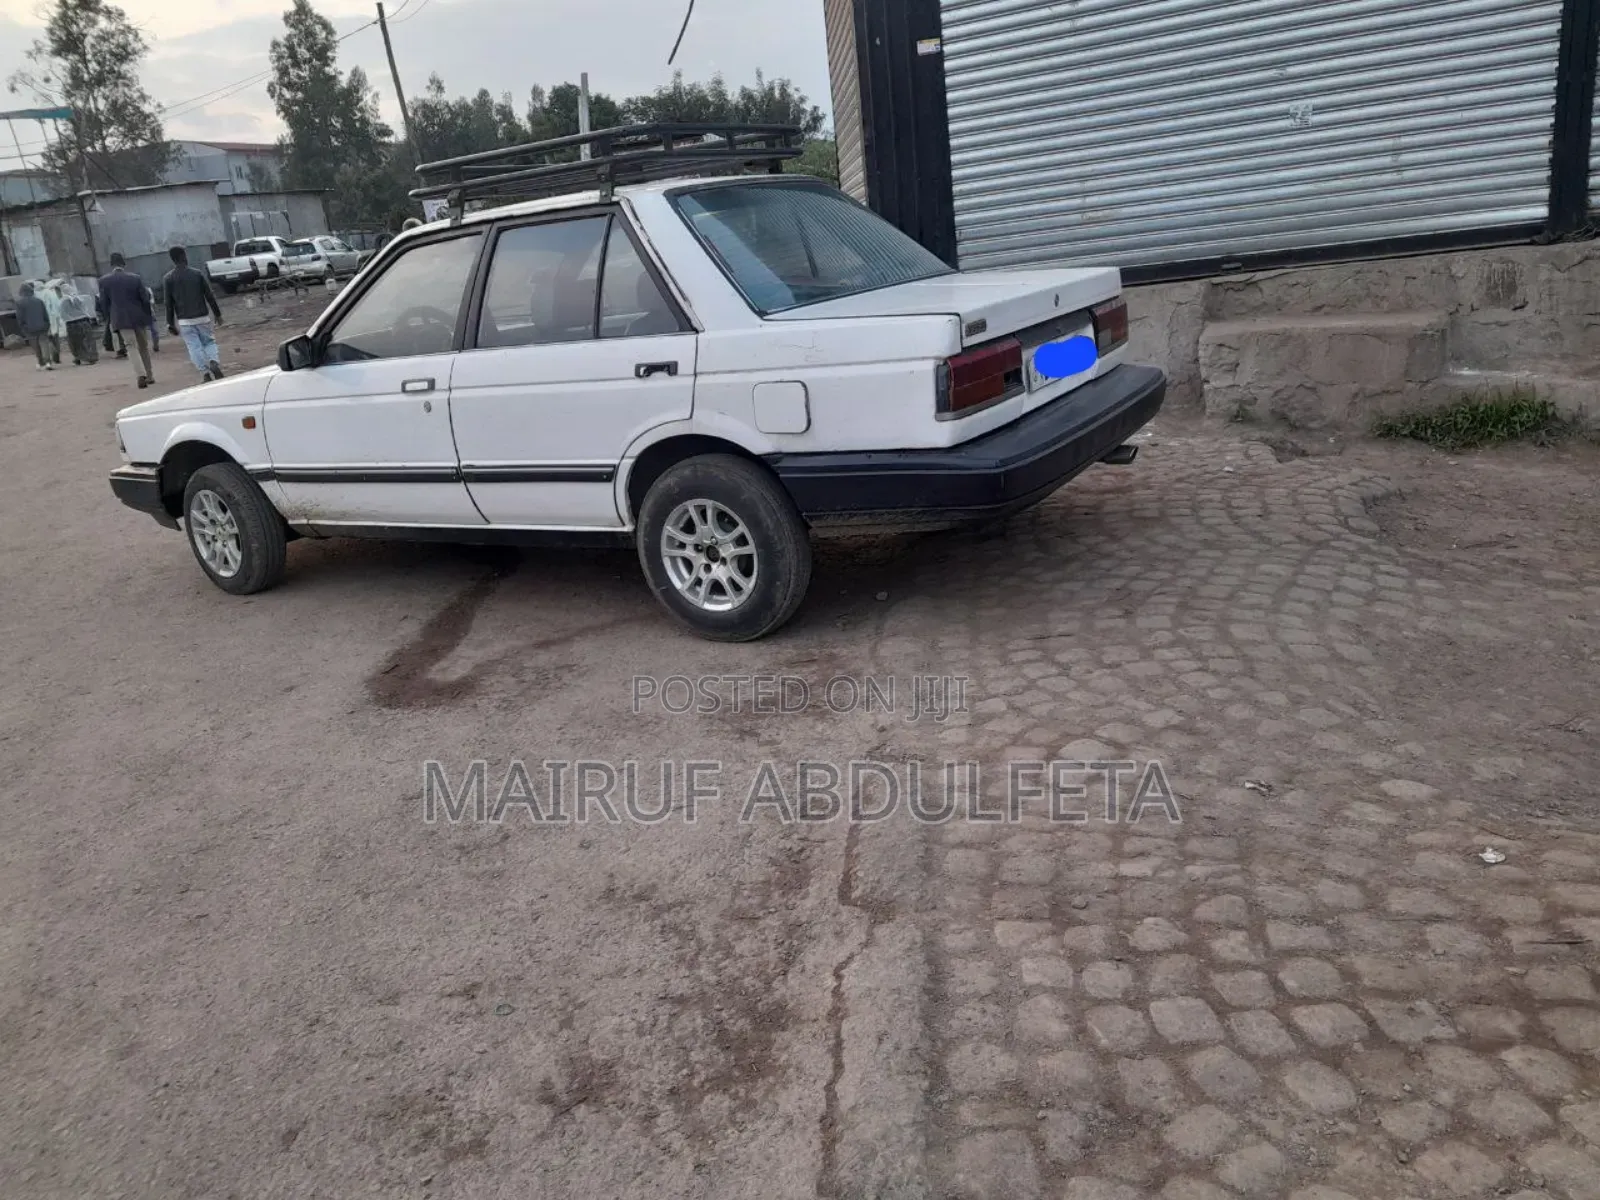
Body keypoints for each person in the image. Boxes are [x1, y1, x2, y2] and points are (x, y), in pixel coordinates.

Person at [162, 246, 225, 381]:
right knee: (209, 342)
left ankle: (205, 373)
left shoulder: (168, 278)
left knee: (193, 346)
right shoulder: (197, 274)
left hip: (184, 320)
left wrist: (170, 323)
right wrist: (218, 314)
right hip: (202, 317)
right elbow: (209, 296)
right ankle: (213, 361)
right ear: (184, 256)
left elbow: (168, 303)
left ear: (172, 260)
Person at [98, 252, 156, 388]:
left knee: (131, 346)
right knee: (143, 347)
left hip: (120, 318)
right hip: (139, 317)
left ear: (111, 264)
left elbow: (103, 303)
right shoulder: (135, 278)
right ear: (124, 263)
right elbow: (145, 299)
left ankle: (140, 374)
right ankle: (150, 375)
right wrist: (148, 316)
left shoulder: (104, 281)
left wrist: (110, 318)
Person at [56, 280, 99, 365]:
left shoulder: (63, 301)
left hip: (72, 323)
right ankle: (92, 356)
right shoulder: (80, 298)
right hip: (84, 321)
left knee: (75, 342)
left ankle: (80, 357)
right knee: (88, 340)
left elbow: (62, 314)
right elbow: (87, 309)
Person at [15, 282, 54, 370]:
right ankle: (48, 362)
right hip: (42, 326)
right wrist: (47, 325)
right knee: (44, 344)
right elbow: (45, 315)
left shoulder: (19, 303)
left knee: (36, 346)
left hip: (29, 329)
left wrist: (23, 328)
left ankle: (41, 363)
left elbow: (20, 317)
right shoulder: (39, 301)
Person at [36, 278, 66, 365]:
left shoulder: (37, 295)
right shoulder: (51, 293)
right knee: (55, 338)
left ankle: (48, 358)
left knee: (46, 339)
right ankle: (56, 357)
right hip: (54, 318)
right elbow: (57, 306)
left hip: (44, 320)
::::
• _TASK OBJECTIVE_: Everything starting at the line containing "left knee: (193, 346)" and ending at the line containing "left ear: (111, 264)" in the records above should be repeated exactly, and only that.

• _THE ANSWER_:
left knee: (193, 346)
right shoulder: (197, 274)
left hip: (184, 320)
left wrist: (170, 323)
right wrist: (218, 314)
right hip: (202, 317)
right elbow: (209, 296)
right ankle: (213, 361)
right ear: (184, 256)
left elbow: (168, 303)
left ear: (172, 260)
Person at [98, 252, 156, 388]:
left knee: (131, 346)
right knee: (143, 347)
left hip: (120, 318)
right hip: (139, 317)
left ear: (111, 264)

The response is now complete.